2012 Predators of Press Freedom: Turkmenistan - Gurbanguly Berdymukhamedov, President
|Publisher||Reporters Without Borders|
|Publication Date||4 May 2012|
|Cite as||Reporters Without Borders, 2012 Predators of Press Freedom: Turkmenistan - Gurbanguly Berdymukhamedov, President, 4 May 2012, available at: http://www.refworld.org/docid/4fa77cd318.html [accessed 1 May 2016]|
|Disclaimer||This is not a UNHCR publication. UNHCR is not responsible for, nor does it necessarily endorse, its content. Any views expressed are solely those of the author or publisher and do not necessarily reflect those of UNHCR, the United Nations or its Member States.|
Gurbanguly Berdymukhamedov's talk of reform since he came to power in 2006 only serves to make the gap between words and reality even wider in one of the world's most absolute and brutal dictatorships.
"Re-elected" this year with 97% of the votes cast, he said he favoured a multiparty system and privately-owned media. The one-party system has been abolished and replaced by two new parties ... created by the government. There is little chance that government opponents in exile will dare to return home.
Despite opening up the economy and playing Russia and Western countries off against each other, this former health minister and personal dentist to the late President-for-Life Saparmurat Niyazov still has his face set against the media.
The number of journalists and human rights activists in prison or psychiatric hospitals is unknown.
State control of the country's five TV stations, 25 newspapers and 15 magazines is absolute and even Russian TV stations that can be picked up in Turkmenistan are censored before being relayed to local viewers.
Activity at the handful of recently-opened Internet cafés is very closely monitored and they only give access to a highly-censored version of the Web known as Turkmenet.
The availability of the mobile Internet allowed ordinary citizens to tell the world about the deadly explosion of an arms depot in the capital's suburbs in July last year. However, the crackdown was ferocious.

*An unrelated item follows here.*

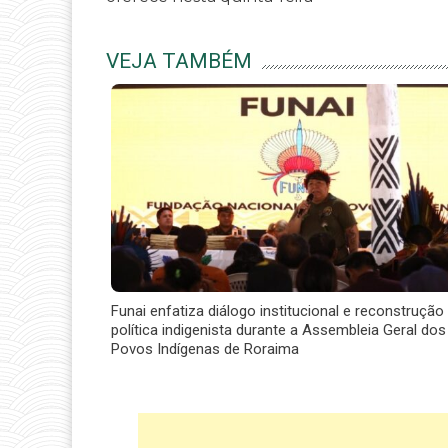
VEJA TAMBÉM
Funai enfatiza diálogo institucional e reconstrução
política indigenista durante a Assembleia Geral dos
Povos Indígenas de Roraima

Berdymukhamedov appears to be more intent on promoting his own personality cult than allowing his critics to express themselves.
Hopes rose in vain when he broke with the weirder aspects of the legacy of his predecessor. It is true that days of the week and months are no longer named after members of the late leader's family, but the new president has ordered that he be officially known from now on as Arkadag (Protector).
His smiling portrait has replaced his predecessor's everywhere, his books are bestsellers and his father is honoured for having brought up a son who is "infinitely loyal to the people."
The local media undoubtedly cannot wait to see the new "holy book" on which Berdymukhamedov has been working to replace the "Rukhnama", a collection of the late dictator's sayings that are a compulsory part of the school curriculum at all levels.